## Work required
From the post below about staying home with a baby, copy word for word the passage that begins at the words "Tuesday, April 10, 2007" and stops after "from my experience.".

## Excerpted text
Tuesday, April 10, 2007

Suffer the Children. Suffer.

After staying home with the baby for a couple months, I’ve learned a few things. None of this will be news to you parenting vets, but perhaps those of you who haven’t had kids yet can benefit from my experience.

Babies are to lazy social isolates what human shields are to bank robbers. There is nothing a baby can’t get you out of. Social functions, yard work, even church – praise Jeebus, babies can even get you out of church. You still have to go, but at the first peep from the baby you get to jump up and take the baby out of the sanctuary, leaving the suckers to suffer through the Nicene Creed and another sermon on chastity.

Take a baby into the grocery store and you’ll get all sorts of approving looks from women and even some men. Pick up a six pack of beer and the approving looks stop. Pick up a case of cheap domestic macrobrew and feel the cold judgment of a hundred shoppers. Even the cashiers treat you like a leper.

## Data to examine
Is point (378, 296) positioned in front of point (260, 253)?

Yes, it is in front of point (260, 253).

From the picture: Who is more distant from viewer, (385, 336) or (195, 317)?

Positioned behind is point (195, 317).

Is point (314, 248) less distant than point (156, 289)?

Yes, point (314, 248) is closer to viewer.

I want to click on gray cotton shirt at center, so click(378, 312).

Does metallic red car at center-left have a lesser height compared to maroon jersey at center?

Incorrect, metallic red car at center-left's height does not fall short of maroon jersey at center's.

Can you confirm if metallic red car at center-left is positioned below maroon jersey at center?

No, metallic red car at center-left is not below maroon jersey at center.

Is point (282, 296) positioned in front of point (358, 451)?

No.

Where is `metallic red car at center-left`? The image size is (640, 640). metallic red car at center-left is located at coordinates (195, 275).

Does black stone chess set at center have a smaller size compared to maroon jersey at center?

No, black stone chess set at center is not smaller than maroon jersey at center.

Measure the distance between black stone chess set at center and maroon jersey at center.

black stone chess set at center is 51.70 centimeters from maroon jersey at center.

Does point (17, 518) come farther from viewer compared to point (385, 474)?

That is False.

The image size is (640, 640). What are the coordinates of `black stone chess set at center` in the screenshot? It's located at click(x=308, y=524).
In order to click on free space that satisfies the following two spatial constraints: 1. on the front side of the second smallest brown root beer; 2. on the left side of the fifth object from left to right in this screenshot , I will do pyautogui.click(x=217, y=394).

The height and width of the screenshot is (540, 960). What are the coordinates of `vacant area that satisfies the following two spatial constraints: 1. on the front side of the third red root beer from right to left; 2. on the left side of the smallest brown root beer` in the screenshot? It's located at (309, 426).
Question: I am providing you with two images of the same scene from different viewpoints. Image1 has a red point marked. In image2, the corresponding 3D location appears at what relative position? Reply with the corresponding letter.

## Reply to the exercise
Tuesday, April 10, 2007

Suffer the Children. Suffer.

After staying home with the baby for a couple months, I’ve learned a few things. None of this will be news to you parenting vets, but perhaps those of you who haven’t had kids yet can benefit from my experience.